The Legal History of Cannabis in the United States

The Legal History of Cannabis in the United States

The history of marijuana in the United States is long and dates back to Colonial times when the Colonies produced hemp to develop rope and clothing. After the Civil War, imports replaced hemp, reducing its production. However, in the 19th century, marijuana was used as a medical ingredient and was sold in pharmacies. In the early 20th century, after the Mexican Revolution, immigrants brought cannabis and used the drug recreationally. Such actions began campaigns of fear and misinformation, which led to the eventual prohibition. By 1931, more than half of the states in the union had outlawed marijuana. In the 1950s, Congress passed laws requiring mandatory prison sentences for drug-related arrests, which lasted until the 1970s, when such laws were repealed. However, the 1980s war on drugs re-enacted the prison sentences once again and it wasn’t until California passed a proposition in 1996 legalizing the medical use of the drug that the laws began to shift.

The legality of cannabis or the regulation of its use, in reference to the use of the drug as an addictive substance, has been the subject of debate for decades. Practically every country has laws concerning the cultivation, possession, sale, and consumption of the substance. The non-psychoactive components such as the fibers and the seeds are legal in many countries and many have regulations that allow cultivation for such purposes. The part of the plant that has psychoactive properties, however, is a controlled substance in many places, including the United States. Some exceptions include the use of the drug for medicinal purposes in some states.

In the last few years, public perception has shifted and has placed pressure on the legalization of cannabis for both recreational and medicinal use in other areas of the country. Today states that include Washington, Oregon, California, Alaska, Nevada, Maine, Massachusetts and others are among those that have cannabis friendly laws for recreational use. Other states have laws that legalize marijuana for medical purposes and these include New York, Montana, North Dakota, Minnesota, Michigan, New Mexico, Arizona, Arkansas, Florida, and others. In the rest of the United States, all use of the drug is illegal. The shift, however, has created a massive industry for pharmaceuticals, health, retail, and agriculture.

The last few years have witnessed an authentic international revolution regarding the legalization of marijuana. This movement has been in place for a long time. However, the start of the most recent phase is because of Uruguay, who in 2012 opened the debate regarding the sale of marijuana which led to its legalization two years later. Currently, the drug is sold in pharmacies and the government controls the market. In the United States, the legalization process began in 2012 when Colorado and Washington approved the legalization of cannabis for recreational use. In February of 2014, the legal sale of marijuana without a medical license began in Colorado, and the state became the first in the United States to host a public market for the product.
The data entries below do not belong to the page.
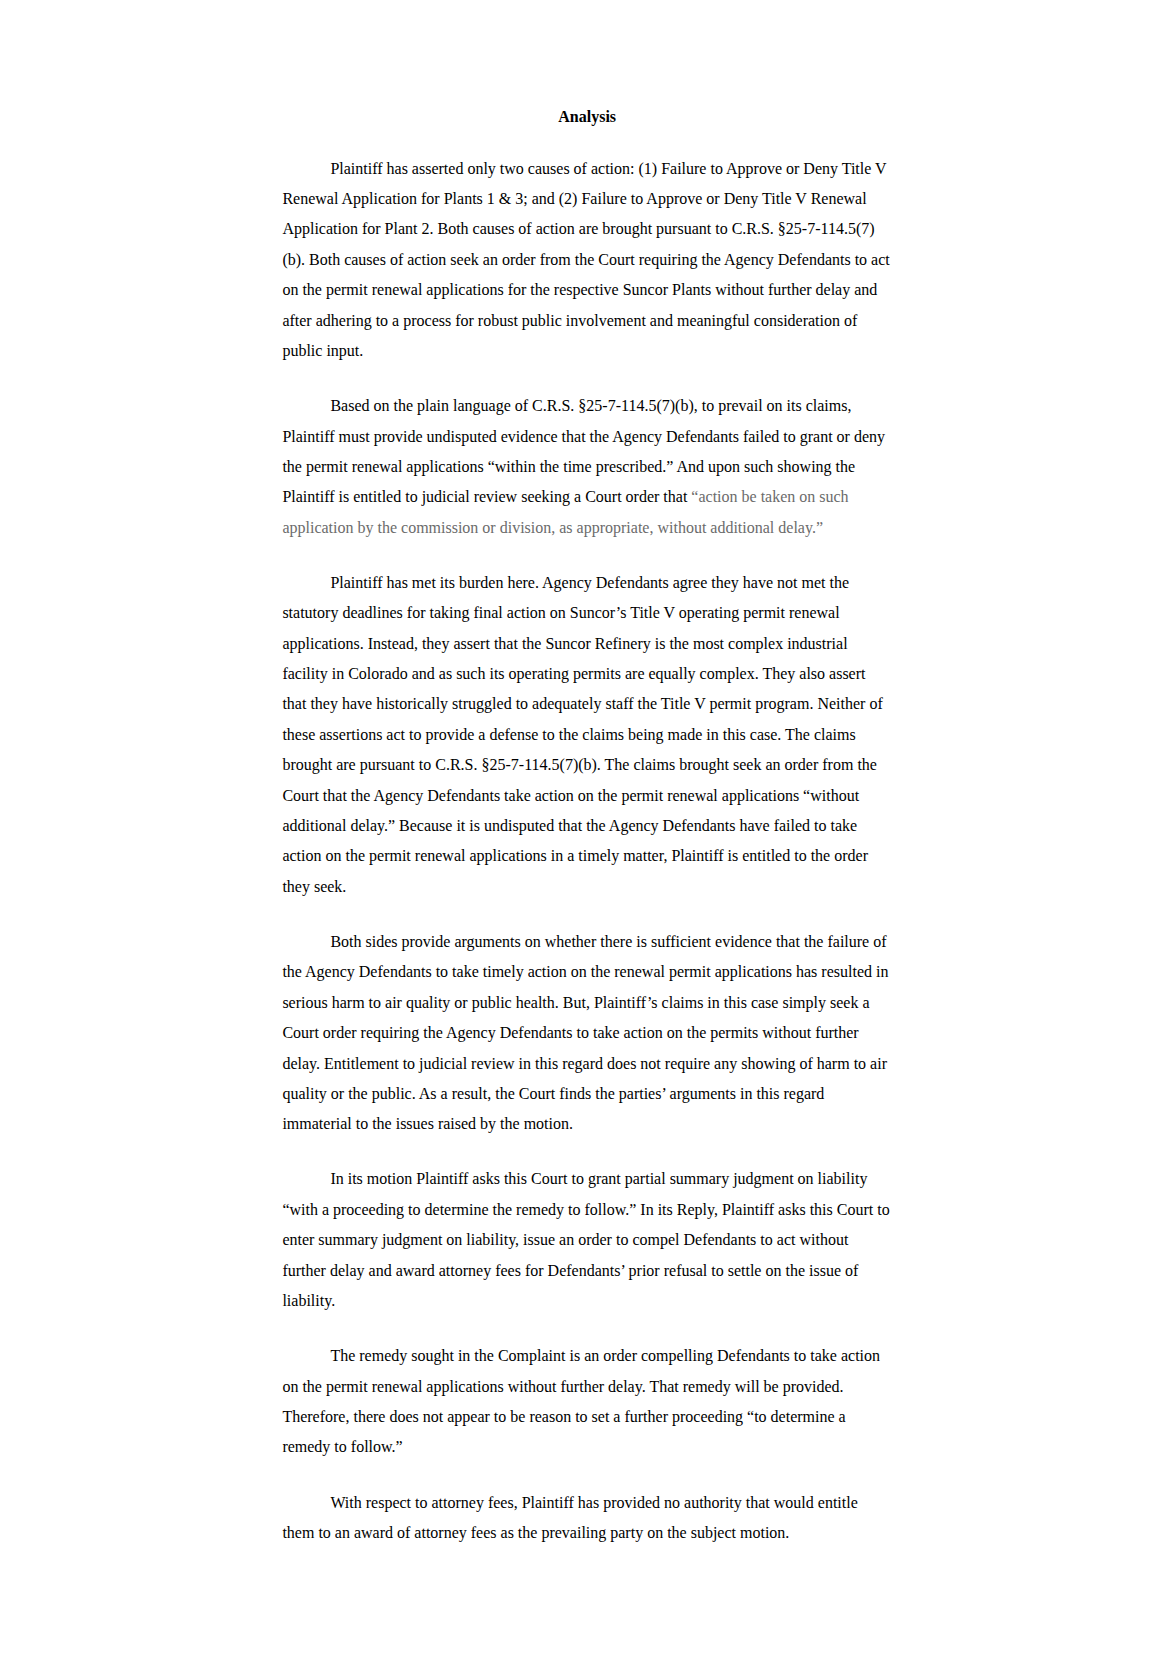Analysis
Plaintiff has asserted only two causes of action: (1) Failure to Approve or Deny Title V Renewal Application for Plants 1 & 3; and (2) Failure to Approve or Deny Title V Renewal Application for Plant 2. Both causes of action are brought pursuant to C.R.S. §25-7-114.5(7)(b). Both causes of action seek an order from the Court requiring the Agency Defendants to act on the permit renewal applications for the respective Suncor Plants without further delay and after adhering to a process for robust public involvement and meaningful consideration of public input.
Based on the plain language of C.R.S. §25-7-114.5(7)(b), to prevail on its claims, Plaintiff must provide undisputed evidence that the Agency Defendants failed to grant or deny the permit renewal applications “within the time prescribed.” And upon such showing the Plaintiff is entitled to judicial review seeking a Court order that “action be taken on such application by the commission or division, as appropriate, without additional delay.”
Plaintiff has met its burden here. Agency Defendants agree they have not met the statutory deadlines for taking final action on Suncor’s Title V operating permit renewal applications. Instead, they assert that the Suncor Refinery is the most complex industrial facility in Colorado and as such its operating permits are equally complex. They also assert that they have historically struggled to adequately staff the Title V permit program. Neither of these assertions act to provide a defense to the claims being made in this case. The claims brought are pursuant to C.R.S. §25-7-114.5(7)(b). The claims brought seek an order from the Court that the Agency Defendants take action on the permit renewal applications “without additional delay.” Because it is undisputed that the Agency Defendants have failed to take action on the permit renewal applications in a timely matter, Plaintiff is entitled to the order they seek.
Both sides provide arguments on whether there is sufficient evidence that the failure of the Agency Defendants to take timely action on the renewal permit applications has resulted in serious harm to air quality or public health. But, Plaintiff’s claims in this case simply seek a Court order requiring the Agency Defendants to take action on the permits without further delay. Entitlement to judicial review in this regard does not require any showing of harm to air quality or the public. As a result, the Court finds the parties’ arguments in this regard immaterial to the issues raised by the motion.
In its motion Plaintiff asks this Court to grant partial summary judgment on liability “with a proceeding to determine the remedy to follow.” In its Reply, Plaintiff asks this Court to enter summary judgment on liability, issue an order to compel Defendants to act without further delay and award attorney fees for Defendants’ prior refusal to settle on the issue of liability.
The remedy sought in the Complaint is an order compelling Defendants to take action on the permit renewal applications without further delay. That remedy will be provided. Therefore, there does not appear to be reason to set a further proceeding “to determine a remedy to follow.”
With respect to attorney fees, Plaintiff has provided no authority that would entitle them to an award of attorney fees as the prevailing party on the subject motion.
Today, Washington state allows its residents over the age of 21 to consume marijuana in private settings, cultivate up to six plants, and possessing up to 56 grams of cannabis. Other states have also begun the process of rethinking their current marijuana laws. However, it is important to note that marijuana is illegal at the federal level and the federal government still has the substance classified as a Schedule I drug. The United States Department of Justice reserves the right to challenge states and has done so while the substance has been legal at the state level. Therefore, businesses owners operating in places where transactions are legal, such as Colorado, should still seek legal counsel from a Denver criminal attorney. Until congress removes marijuana from the Schedule I Drug list and legalizes it at the federal level, it is wise for users, businesses, and medical practitioners to legally protect themselves.